Introduction
Financial institutions filed 4.7 million SARs in FY2024 — roughly 12,870 per day — yet many compliance teams, particularly at fintechs and growing financial firms, still struggle with the basics: when exactly is a filing required, what triggers the obligation, and what do recent regulatory changes mean for their programs?
FinCEN's October 2024 action against TD Bank assessed a record $1.3 billion penalty after the bank willfully failed to file SARs on suspicious transactions totaling approximately $1.5 billion. Missing filings invite regulatory penalties. The opposite problem — over-filing driven by defensive compliance — wastes resources and can contribute to unwarranted customer de-banking.
What follows gives you the precise answers: SAR definition, who must file (including why fintechs aren't off the hook), filing triggers and deadlines, the end-to-end process, and what the October 2025 FinCEN guidance changes require from your program right now.
TL;DR: Key Takeaways
- SARs are mandatory reports under the Bank Secrecy Act, filed with FinCEN when activity is known, suspected, or reasonably suspected to involve financial crime above defined dollar thresholds
- Banks, MSBs, broker-dealers, casinos, and insurance companies must file directly
- Fintechs without a banking license carry SAR obligations contractually through their sponsor bank relationships
- The standard deadline is 30 calendar days from initial detection, extended to 60 days if the subject is unknown
- October 2025 FinCEN guidance rolled back three requirements: structuring SARs (absent evasion intent), mandatory post-SAR continuing reviews, and strict no-SAR documentation standards
- Regulators now expect a risk-based, well-documented SAR program — with judgment and documentation carrying more weight than filing volume
What Is a Suspicious Activity Report (SAR)?
A SAR is a confidential report filed through FinCEN's BSA E-Filing System when a financial institution detects activity it knows, suspects, or has reason to suspect constitutes a financial crime. That includes money laundering, terrorist financing, fraud, human trafficking, and evasion of BSA reporting requirements.
SARs are a primary tool in U.S. financial intelligence. Law enforcement agencies across federal, state, and local levels access SAR data to identify criminal networks, trace illicit funds, and build prosecutable cases.

Required work =
1. Do the following statements agree with the SAR overview? Answer yes or no for each, and quote the words of the text that decide it.
(a) The standard SAR deadline is 30 calendar days from initial detection.
(b) The penalty FinCEN assessed against TD Bank was $1.5 billion.
(c) Fintechs without a banking license have no SAR obligations.
2. Rewrite the SAR overview passage starting at "What follows gives" and ending at "program right now.", swapping "precise answers" for "exact answers".

Data lines =
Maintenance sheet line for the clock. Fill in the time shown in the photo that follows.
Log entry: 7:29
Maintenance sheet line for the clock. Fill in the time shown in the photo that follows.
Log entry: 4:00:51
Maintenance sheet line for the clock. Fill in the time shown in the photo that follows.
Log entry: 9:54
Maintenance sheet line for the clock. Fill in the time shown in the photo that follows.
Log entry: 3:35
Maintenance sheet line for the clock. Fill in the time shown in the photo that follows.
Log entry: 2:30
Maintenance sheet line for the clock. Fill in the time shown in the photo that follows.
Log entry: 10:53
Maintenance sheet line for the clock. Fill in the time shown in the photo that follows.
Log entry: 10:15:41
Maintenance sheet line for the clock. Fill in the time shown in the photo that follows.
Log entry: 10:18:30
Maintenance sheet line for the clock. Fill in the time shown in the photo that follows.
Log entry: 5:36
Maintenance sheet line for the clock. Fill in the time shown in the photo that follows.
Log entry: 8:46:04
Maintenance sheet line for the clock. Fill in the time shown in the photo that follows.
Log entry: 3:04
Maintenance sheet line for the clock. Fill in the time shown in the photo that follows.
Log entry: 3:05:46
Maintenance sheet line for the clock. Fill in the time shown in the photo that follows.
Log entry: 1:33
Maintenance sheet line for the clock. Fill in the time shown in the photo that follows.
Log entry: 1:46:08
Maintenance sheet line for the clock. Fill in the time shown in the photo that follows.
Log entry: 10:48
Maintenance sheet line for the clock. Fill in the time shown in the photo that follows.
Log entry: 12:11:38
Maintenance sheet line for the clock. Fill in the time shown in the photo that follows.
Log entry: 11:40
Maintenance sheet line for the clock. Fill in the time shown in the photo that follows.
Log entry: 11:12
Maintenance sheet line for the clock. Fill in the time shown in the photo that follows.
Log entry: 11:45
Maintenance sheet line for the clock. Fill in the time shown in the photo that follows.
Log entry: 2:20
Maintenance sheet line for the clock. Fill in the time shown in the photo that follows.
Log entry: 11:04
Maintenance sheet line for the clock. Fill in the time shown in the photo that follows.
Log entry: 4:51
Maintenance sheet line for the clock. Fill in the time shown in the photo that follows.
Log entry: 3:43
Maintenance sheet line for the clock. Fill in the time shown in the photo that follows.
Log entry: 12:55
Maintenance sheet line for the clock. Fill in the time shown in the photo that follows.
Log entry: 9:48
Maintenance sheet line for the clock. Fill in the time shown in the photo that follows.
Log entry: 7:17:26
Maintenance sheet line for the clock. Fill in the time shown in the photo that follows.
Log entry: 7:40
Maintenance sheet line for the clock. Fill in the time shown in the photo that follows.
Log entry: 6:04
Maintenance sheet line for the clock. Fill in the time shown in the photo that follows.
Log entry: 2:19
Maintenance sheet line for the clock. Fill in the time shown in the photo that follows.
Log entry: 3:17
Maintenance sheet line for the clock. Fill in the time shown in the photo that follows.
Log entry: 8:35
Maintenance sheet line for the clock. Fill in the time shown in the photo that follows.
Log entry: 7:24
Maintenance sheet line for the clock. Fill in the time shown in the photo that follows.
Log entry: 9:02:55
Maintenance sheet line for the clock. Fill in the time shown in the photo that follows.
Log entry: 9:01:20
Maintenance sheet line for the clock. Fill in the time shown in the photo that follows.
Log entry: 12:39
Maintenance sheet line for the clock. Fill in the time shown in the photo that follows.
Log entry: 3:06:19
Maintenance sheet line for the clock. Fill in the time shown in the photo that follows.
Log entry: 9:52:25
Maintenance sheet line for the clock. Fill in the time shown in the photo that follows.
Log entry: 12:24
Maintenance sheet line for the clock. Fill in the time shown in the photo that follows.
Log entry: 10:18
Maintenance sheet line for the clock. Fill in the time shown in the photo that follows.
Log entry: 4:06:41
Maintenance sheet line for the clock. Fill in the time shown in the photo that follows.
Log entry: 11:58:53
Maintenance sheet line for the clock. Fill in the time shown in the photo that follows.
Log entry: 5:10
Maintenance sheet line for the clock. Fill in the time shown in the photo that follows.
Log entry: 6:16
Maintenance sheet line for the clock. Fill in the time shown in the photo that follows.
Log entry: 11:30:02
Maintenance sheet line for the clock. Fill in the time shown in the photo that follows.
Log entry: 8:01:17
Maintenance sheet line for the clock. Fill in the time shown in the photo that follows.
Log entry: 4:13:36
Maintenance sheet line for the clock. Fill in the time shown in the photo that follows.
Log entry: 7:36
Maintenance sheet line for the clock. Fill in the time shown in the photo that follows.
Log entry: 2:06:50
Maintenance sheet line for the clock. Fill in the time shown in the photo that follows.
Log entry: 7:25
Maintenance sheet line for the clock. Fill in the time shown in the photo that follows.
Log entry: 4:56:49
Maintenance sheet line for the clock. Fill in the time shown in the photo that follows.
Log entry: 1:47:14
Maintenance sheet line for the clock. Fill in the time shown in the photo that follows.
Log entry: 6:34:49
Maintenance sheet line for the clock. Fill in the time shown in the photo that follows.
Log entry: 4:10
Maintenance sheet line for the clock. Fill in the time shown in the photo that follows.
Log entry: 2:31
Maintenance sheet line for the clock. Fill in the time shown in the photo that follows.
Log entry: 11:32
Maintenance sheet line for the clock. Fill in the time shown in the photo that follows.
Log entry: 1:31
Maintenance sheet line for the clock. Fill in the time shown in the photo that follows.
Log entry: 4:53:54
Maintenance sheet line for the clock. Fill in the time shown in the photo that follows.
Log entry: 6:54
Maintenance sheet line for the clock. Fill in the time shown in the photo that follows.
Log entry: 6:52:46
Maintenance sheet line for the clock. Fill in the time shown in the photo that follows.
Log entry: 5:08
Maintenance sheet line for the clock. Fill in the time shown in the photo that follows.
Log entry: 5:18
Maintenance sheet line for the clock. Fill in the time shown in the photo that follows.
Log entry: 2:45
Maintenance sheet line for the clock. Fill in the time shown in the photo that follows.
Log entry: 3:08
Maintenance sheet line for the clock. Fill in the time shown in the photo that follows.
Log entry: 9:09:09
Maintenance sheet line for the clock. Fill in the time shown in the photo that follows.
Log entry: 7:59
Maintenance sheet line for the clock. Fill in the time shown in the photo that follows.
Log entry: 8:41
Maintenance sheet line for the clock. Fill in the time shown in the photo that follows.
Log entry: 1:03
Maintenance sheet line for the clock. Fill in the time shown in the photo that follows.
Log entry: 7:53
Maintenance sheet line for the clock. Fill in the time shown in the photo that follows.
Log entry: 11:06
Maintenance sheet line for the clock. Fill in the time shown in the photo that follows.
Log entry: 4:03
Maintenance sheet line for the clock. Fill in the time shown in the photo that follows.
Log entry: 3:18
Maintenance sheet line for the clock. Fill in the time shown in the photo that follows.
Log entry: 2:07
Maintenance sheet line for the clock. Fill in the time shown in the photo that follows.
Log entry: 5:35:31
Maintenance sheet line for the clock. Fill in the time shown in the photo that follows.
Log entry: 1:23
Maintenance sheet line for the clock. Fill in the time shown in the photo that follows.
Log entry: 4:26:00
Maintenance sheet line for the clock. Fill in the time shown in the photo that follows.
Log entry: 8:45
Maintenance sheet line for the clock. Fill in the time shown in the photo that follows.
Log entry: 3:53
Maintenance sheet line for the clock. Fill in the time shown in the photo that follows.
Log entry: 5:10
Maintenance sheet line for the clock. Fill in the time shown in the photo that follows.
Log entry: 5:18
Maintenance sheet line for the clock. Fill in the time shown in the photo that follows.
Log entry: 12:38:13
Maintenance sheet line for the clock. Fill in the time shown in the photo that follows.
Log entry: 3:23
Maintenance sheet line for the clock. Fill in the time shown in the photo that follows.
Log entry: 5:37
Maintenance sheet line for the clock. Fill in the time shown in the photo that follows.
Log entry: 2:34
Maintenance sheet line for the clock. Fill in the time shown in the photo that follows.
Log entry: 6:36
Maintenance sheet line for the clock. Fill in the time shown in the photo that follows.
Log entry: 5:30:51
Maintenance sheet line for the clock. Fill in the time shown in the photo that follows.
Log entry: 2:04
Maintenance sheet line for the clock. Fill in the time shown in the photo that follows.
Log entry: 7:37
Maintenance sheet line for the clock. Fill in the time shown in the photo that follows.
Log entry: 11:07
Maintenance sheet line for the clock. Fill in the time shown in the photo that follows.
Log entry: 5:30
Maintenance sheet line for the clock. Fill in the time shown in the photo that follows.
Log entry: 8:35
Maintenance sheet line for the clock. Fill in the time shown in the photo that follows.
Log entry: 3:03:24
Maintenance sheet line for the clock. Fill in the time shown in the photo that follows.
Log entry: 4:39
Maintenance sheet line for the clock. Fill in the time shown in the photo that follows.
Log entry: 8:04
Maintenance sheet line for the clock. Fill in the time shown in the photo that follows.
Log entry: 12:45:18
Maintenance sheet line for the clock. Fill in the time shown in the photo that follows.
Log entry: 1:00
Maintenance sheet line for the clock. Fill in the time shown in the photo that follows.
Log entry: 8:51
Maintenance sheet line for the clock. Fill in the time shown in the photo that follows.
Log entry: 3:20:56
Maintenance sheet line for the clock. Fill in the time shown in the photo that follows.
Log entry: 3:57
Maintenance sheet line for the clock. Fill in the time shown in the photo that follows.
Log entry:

Expected answers =
1.
(a) Yes: "The standard deadline is 30 calendar days from initial detection"
(b) No: "assessed a record $1.3 billion penalty"
(c) No: "Fintechs without a banking license carry SAR obligations contractually through their sponsor bank relationships"

2.
What follows gives you the exact answers: SAR definition, who must file (including why fintechs aren't off the hook), filing triggers and deadlines, the end-to-end process, and what the October 2025 FinCEN guidance changes require from your program right now.